*Tarefa curta 1:* Reproduza integralmente o trecho do texto abaixo, sobre o livre-arbítrio e os mundos da casa e da rua.

*Trecho do texto:*
------------

Mesmo o livre arbítrio, a liberdade de escolha para o bem ou mal, tem sido questionado pela ciência. A gente nada sabe, mas necessariamente não somos obrigados a permanecer nesse estado subserviente. A gente tem uma ideia, de repente. De onde ela surgiu? Veio de nós? Veio fora de nós? Ou, talvez, nem tivemos a tal ideia, foi a ideia que teve a nós. O meu agnosticismo é só meu, sinto-me bem com ele. Mas, é forçoso admitir que dá um vazio e uma sensação de desamparo.


O mundo poderia ser mais simples, mas ele é complicado. E ele (mundo) se divide em dois (segundo Roberto Damatta): o da casa e o da rua. O mundo das nossas casas tem hierarquia, mutualidade, respeito, regras e é extremamente solidário. Há, nele, sentimentos compartilhados e valores resguardados, respeitados e preservados. É um mundo decente, bom e belo. As pessoas tem rosto (alma) e Assim deveria ser, entendo. Ao contrário o mundo da rua é impessoal, as pessoas têm cara e corpo, é um lugar de luta selvagem, onde o materialismo se sobrepõe, mundo da sobrevivência e do desapego, onde a regra é a sobrevivência, custe o que custar. Mundo da ganância e da violência, mundo do custe o que custar.

------------

*Material fornecido:*
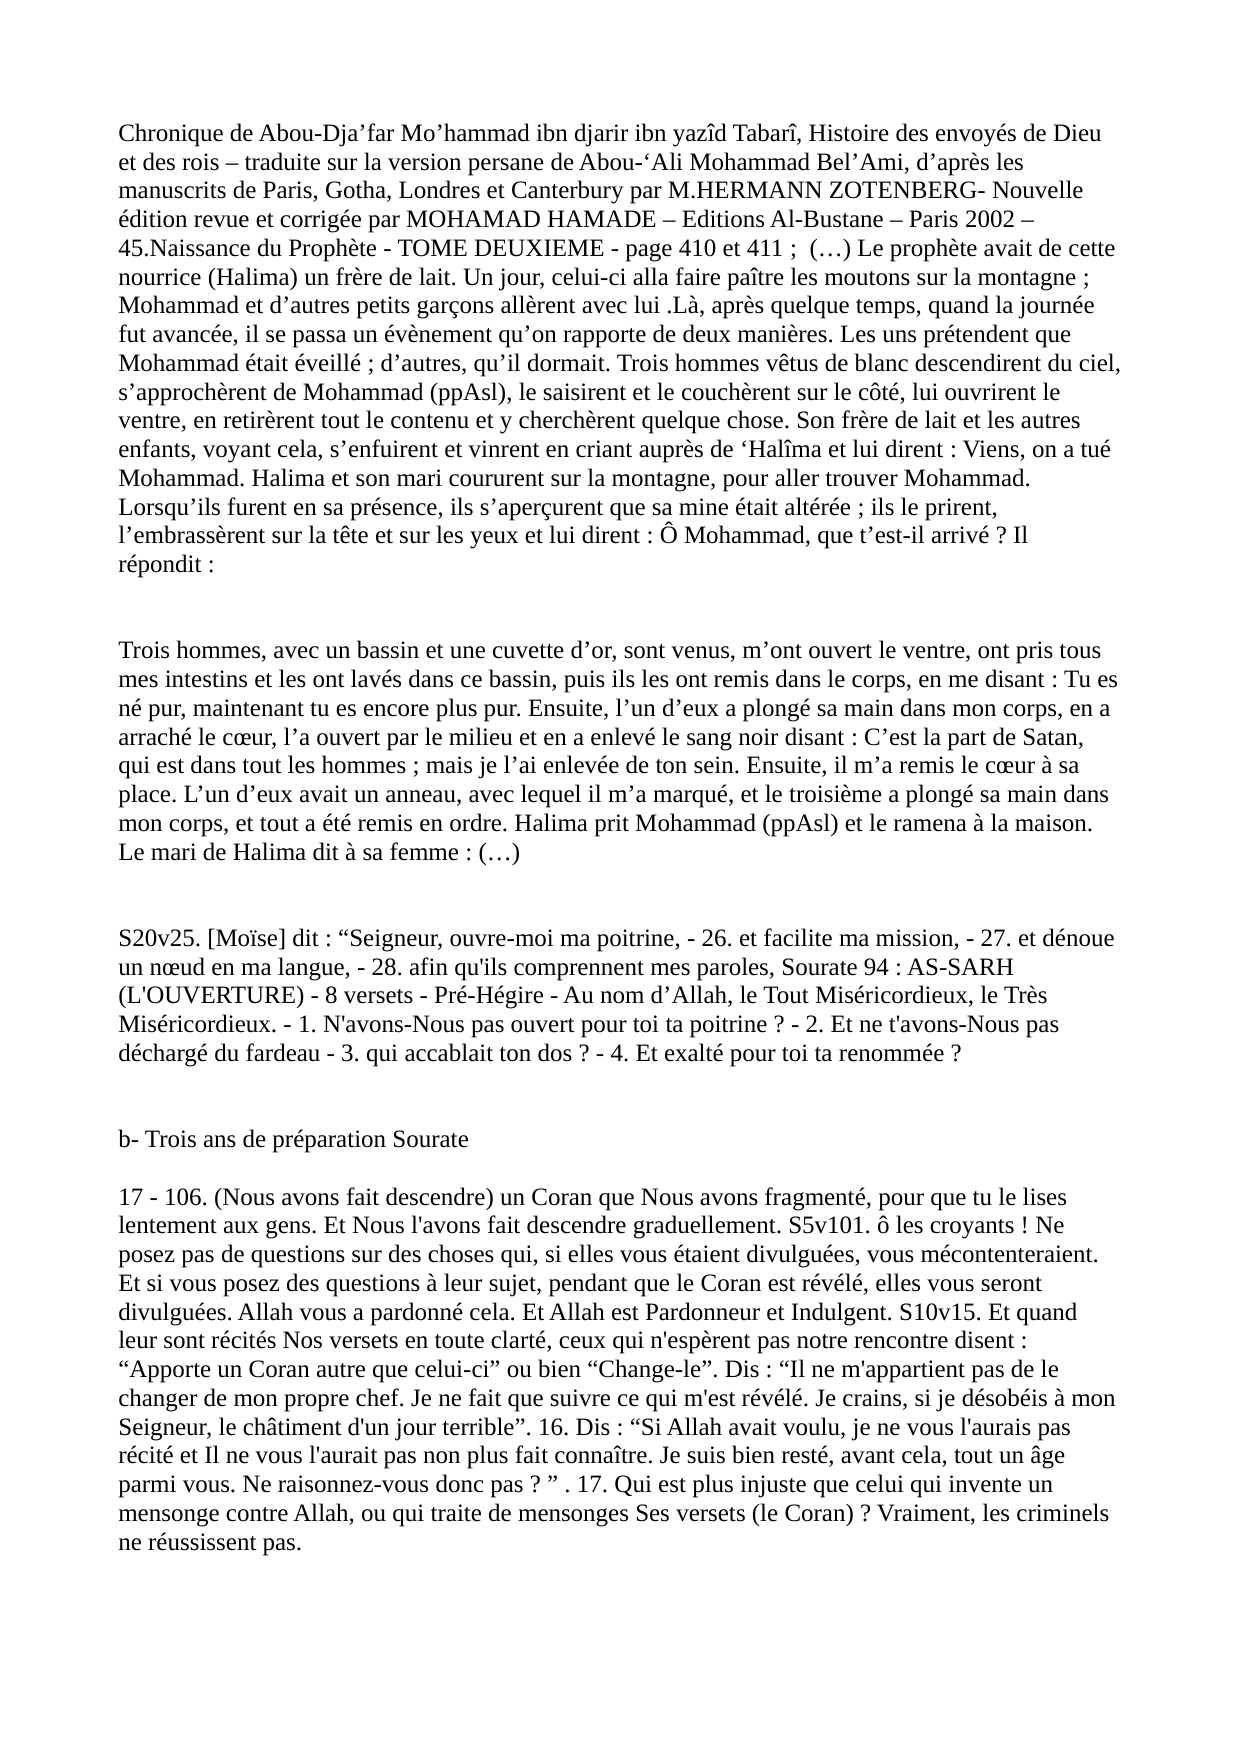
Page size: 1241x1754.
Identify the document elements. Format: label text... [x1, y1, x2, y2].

text Trois hommes, avec un bassin et une cuvette d’or, sont venus, m’ont ouvert le ventre, ont pris tous mes intestins et les ont lavés dans ce bassin, puis ils les ont remis dans le corps, en me disant : Tu es né pur, maintenant tu es encore plus pur. Ensuite, l’un d’eux a plongé sa main dans mon corps, en a arraché le cœur, l’a ouvert par le milieu et en a enlevé le sang noir disant : C’est la part de Satan, qui est dans tout les hommes ; mais je l’ai enlevée de ton sein. Ensuite, il m’a remis le cœur à sa place. L’un d’eux avait un anneau, avec lequel il m’a marqué, et le troisième a plongé sa main dans mon corps, et tout a été remis en ordre. Halima prit Mohammad (ppAsl) et le ramena à la maison. Le mari de Halima dit à sa femme : (…) [118, 636, 1122, 866]
text S20v25. [Moïse] dit : “Seigneur, ouvre-moi ma poitrine, - 26. et facilite ma mission, - 27. et dénoue un nœud en ma langue, - 28. afin qu'ils comprennent mes paroles, Sourate 94 : AS-SARH (L'OUVERTURE) - 8 versets - Pré-Hégire - Au nom d’Allah, le Tout Miséricordieux, le Très Miséricordieux. - 1. N'avons-Nous pas ouvert pour toi ta poitrine ? - 2. Et ne t'avons-Nous pas déchargé du fardeau - 3. qui accablait ton dos ? - 4. Et exalté pour toi ta renommée ? [118, 923, 1122, 1067]
text 17 - 106. (Nous avons fait descendre) un Coran que Nous avons fragmenté, pour que tu le lises lentement aux gens. Et Nous l'avons fait descendre graduellement. S5v101. ô les croyants ! Ne posez pas de questions sur des choses qui, si elles vous étaient divulguées, vous mécontenteraient. Et si vous posez des questions à leur sujet, pendant que le Coran est révélé, elles vous seront divulguées. Allah vous a pardonné cela. Et Allah est Pardonneur et Indulgent. S10v15. Et quand leur sont récités Nos versets en toute clarté, ceux qui n'espèrent pas notre rencontre disent : “Apporte un Coran autre que celui-ci” ou bien “Change-le”. Dis : “Il ne m'appartient pas de le changer de mon propre chef. Je ne fait que suivre ce qui m'est révélé. Je crains, si je désobéis à mon Seigneur, le châtiment d'un jour terrible”. 16. Dis : “Si Allah avait voulu, je ne vous l'aurais pas récité et Il ne vous l'aurait pas non plus fait connaître. Je suis bien resté, avant cela, tout un âge parmi vous. Ne raisonnez-vous donc pas ? ” . 17. Qui est plus injuste que celui qui invente un mensonge contre Allah, ou qui traite de mensonges Ses versets (le Coran) ? Vraiment, les criminels ne réussissent pas. [118, 1182, 1122, 1556]
text b- Trois ans de préparation Sourate [118, 1124, 1122, 1153]
text Chronique de Abou-Dja’far Mo’hammad ibn djarir ibn yazîd Tabarî, Histoire des envoyés de Dieu et des rois – traduite sur la version persane de Abou-‘Ali Mohammad Bel’Ami, d’après les manuscrits de Paris, Gotha, Londres et Canterbury par M.HERMANN ZOTENBERG- Nouvelle édition revue et corrigée par MOHAMAD HAMADE – Editions Al-Bustane – Paris 2002 – 45.Naissance du Prophète - TOME DEUXIEME - page 410 et 411 ; (…) Le prophète avait de cette nourrice (Halima) un frère de lait. Un jour, celui-ci alla faire paître les moutons sur la montagne ; Mohammad et d’autres petits garçons allèrent avec lui .Là, après quelque temps, quand la journée fut avancée, il se passa un évènement qu’on rapporte de deux manières. Les uns prétendent que Mohammad était éveillé ; d’autres, qu’il dormait. Trois hommes vêtus de blanc descendirent du ciel, s’approchèrent de Mohammad (ppAsl), le saisirent et le couchèrent sur le côté, lui ouvrirent le ventre, en retirèrent tout le contenu et y cherchèrent quelque chose. Son frère de lait et les autres enfants, voyant cela, s’enfuirent et vinrent en criant auprès de ‘Halîma et lui dirent : Viens, on a tué Mohammad. Halima et son mari coururent sur la montagne, pour aller trouver Mohammad. Lorsqu’ils furent en sa présence, ils s’aperçurent que sa mine était altérée ; ils le prirent, l’embrassèrent sur la tête et sur les yeux et lui dirent : Ô Mohammad, que t’est-il arrivé ? Il répondit : [118, 118, 1122, 578]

------------

*Tarefa curta 2:* Transcreva dos registros acima tudo desde o início até a linha que contém "Identify the document", inclusive. Deixe as imagens de fora da resposta.

*Solução completa 1:*
Mesmo o livre arbítrio, a liberdade de escolha para o bem ou mal, tem sido questionado pela ciência. A gente nada sabe, mas necessariamente não somos obrigados a permanecer nesse estado subserviente. A gente tem uma ideia, de repente. De onde ela surgiu? Veio de nós? Veio fora de nós? Ou, talvez, nem tivemos a tal ideia, foi a ideia que teve a nós. O meu agnosticismo é só meu, sinto-me bem com ele. Mas, é forçoso admitir que dá um vazio e uma sensação de desamparo.


O mundo poderia ser mais simples, mas ele é complicado. E ele (mundo) se divide em dois (segundo Roberto Damatta): o da casa e o da rua. O mundo das nossas casas tem hierarquia, mutualidade, respeito, regras e é extremamente solidário. Há, nele, sentimentos compartilhados e valores resguardados, respeitados e preservados. É um mundo decente, bom e belo. As pessoas tem rosto (alma) e Assim deveria ser, entendo. Ao contrário o mundo da rua é impessoal, as pessoas têm cara e corpo, é um lugar de luta selvagem, onde o materialismo se sobrepõe, mundo da sobrevivência e do desapego, onde a regra é a sobrevivência, custe o que custar. Mundo da ganância e da violência, mundo do custe o que custar.

*Solução completa 2:*
Page size: 1241x1754.
Identify the document elements. Format: label text... [x1, y1, x2, y2].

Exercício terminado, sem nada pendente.